Short grains usually meter to a more consistent throw from a powder measure. However, the longer grains usually ignite more readily. If you are weighing charges rather than throwing from a measure, I would get the longer grain version if I could. Even if you are throwing from a measure, the ignition superiority may still outweigh charge precision as in the example below. You just have to try it to find out.
In Hatcher's Notebook, Gen. Julian Hatcher describes working up National Match ammunition one year (the Frankford Arsenal used to roll all the ammunition used at the National Matches back when they were still considered a function of military practice for civilians that might one day be drafted) with powder candidates that boiled down to a long grain and a short grain powder, both similar to what later became IMR 4320. The powder metering on the arsenal loading machines could hold the short grain to an extreme spread of 0.6 grains in charge (+/- 0.3 grains), while it could only hold the long grain version to an extreme spread of 1.7 grains (+/- 0.85 grains). The former is decent even by modern commercial standards, but the latter is well below what home reloading measures today will do. Nonetheless, he said that in machine rest test firing, the coarse grain loads, with all that variation, produced consistently more accurate ammunition than the more accurately metered fine grain loads, and was selected to load that year's National Match ammunition.
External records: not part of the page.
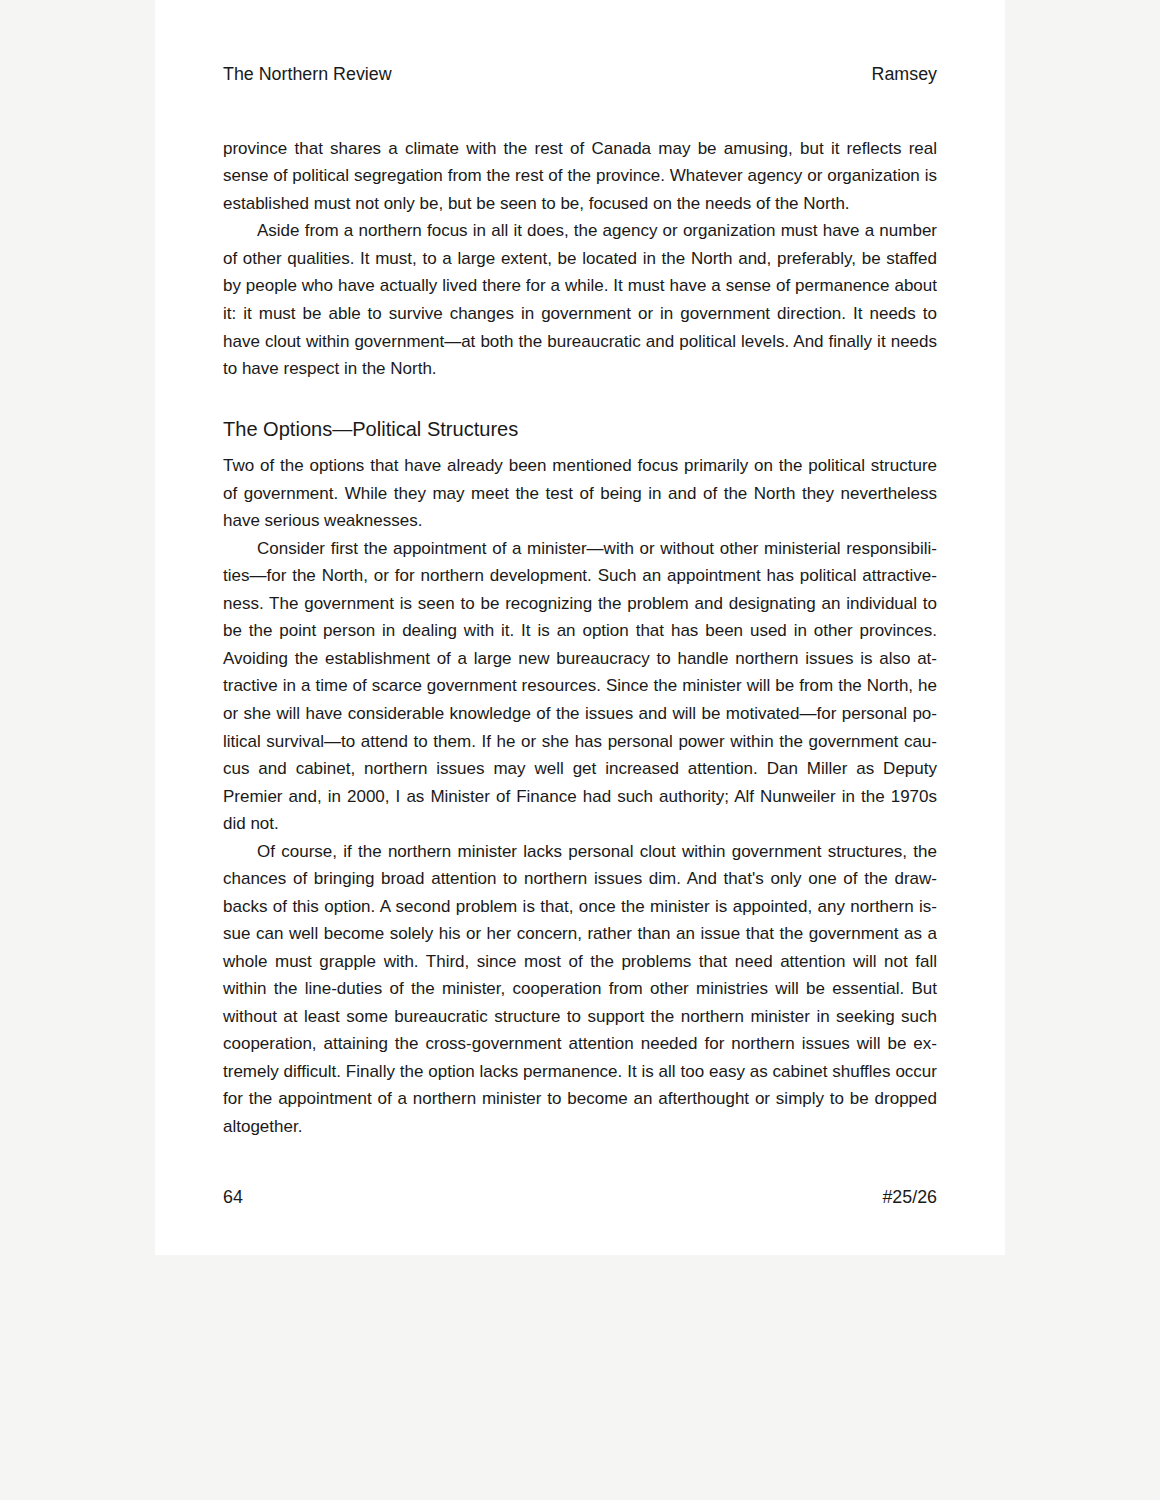The Northern Review Ramsey
province that shares a climate with the rest of Canada may be amusing, but it reflects real sense of political segregation from the rest of the province. Whatever agency or organization is established must not only be, but be seen to be, focused on the needs of the North.
Aside from a northern focus in all it does, the agency or organization must have a number of other qualities. It must, to a large extent, be located in the North and, preferably, be staffed by people who have actually lived there for a while. It must have a sense of permanence about it: it must be able to survive changes in government or in government direction. It needs to have clout within government—at both the bureaucratic and political levels. And finally it needs to have respect in the North.
The Options—Political Structures
Two of the options that have already been mentioned focus primarily on the political structure of government. While they may meet the test of being in and of the North they nevertheless have serious weaknesses.
Consider first the appointment of a minister—with or without other ministerial responsibilities—for the North, or for northern development. Such an appointment has political attractiveness. The government is seen to be recognizing the problem and designating an individual to be the point person in dealing with it. It is an option that has been used in other provinces. Avoiding the establishment of a large new bureaucracy to handle northern issues is also attractive in a time of scarce government resources. Since the minister will be from the North, he or she will have considerable knowledge of the issues and will be motivated—for personal political survival—to attend to them. If he or she has personal power within the government caucus and cabinet, northern issues may well get increased attention. Dan Miller as Deputy Premier and, in 2000, I as Minister of Finance had such authority; Alf Nunweiler in the 1970s did not.
Of course, if the northern minister lacks personal clout within government structures, the chances of bringing broad attention to northern issues dim. And that's only one of the drawbacks of this option. A second problem is that, once the minister is appointed, any northern issue can well become solely his or her concern, rather than an issue that the government as a whole must grapple with. Third, since most of the problems that need attention will not fall within the line-duties of the minister, cooperation from other ministries will be essential. But without at least some bureaucratic structure to support the northern minister in seeking such cooperation, attaining the cross-government attention needed for northern issues will be extremely difficult. Finally the option lacks permanence. It is all too easy as cabinet shuffles occur for the appointment of a northern minister to become an afterthought or simply to be dropped altogether.
64 #25/26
Hatcher said some know-it-all at the matches that year pulled down enough of the ammunition to discover the wide charge variance, and declared that it was no good. This fellow conveniently ignored the fact several records were set with it that year. Hatcher believed the accuracy had to do with the superior ignition characteristics of the coarse grain, which lets the flame front move freely through the large spaces between the grains. The explanation goes no further, though others have observed some of the IMR powders seem to be less "pressure sensitive" than some others. The ability of IMR 4895 to produce accurate ammunition even in load densities as low as 60% being one of the better known examples.
So, you can't be sure without testing in your gun which powder cut will really do best? You'll have to run them side by side. My concern about the SC and SSC versions of some popular powders has been that they were concessions to complaints by fellows like the one who pulled the ammo at the national matches in Hatcher's tale, and not that they actually demonstrate better shooting performance. But that could also be wrong. Like all things for reloading, you just have to do a side by side with your loads and equipment to see how they do for you, and not for some theoretical consideration?
Sierra's manual lists only the IMR 4831 SC version with the 130 grain SBT, but the load should apply to both. If you have both powders the lot numbers will be different, so they would have to be worked up separately if you want to compare the two? [EDIT: BAD DATA REMOVED per error noted in following posts] In Winchester cases with Winchester WLR primers, seated to 3.300" COL, they list H4831 SC 52.1 to 59.2 maximum. The load was developed in a Savage 116, and not a test barrel, so the chamber was not likely a minimum chamber. That means, if your chamber is tight chamber its maximums may be lower. I would be tempted, for that reason, to start at more like 61 grains, just to be sure, and watch carefully for pressure signs during load work up.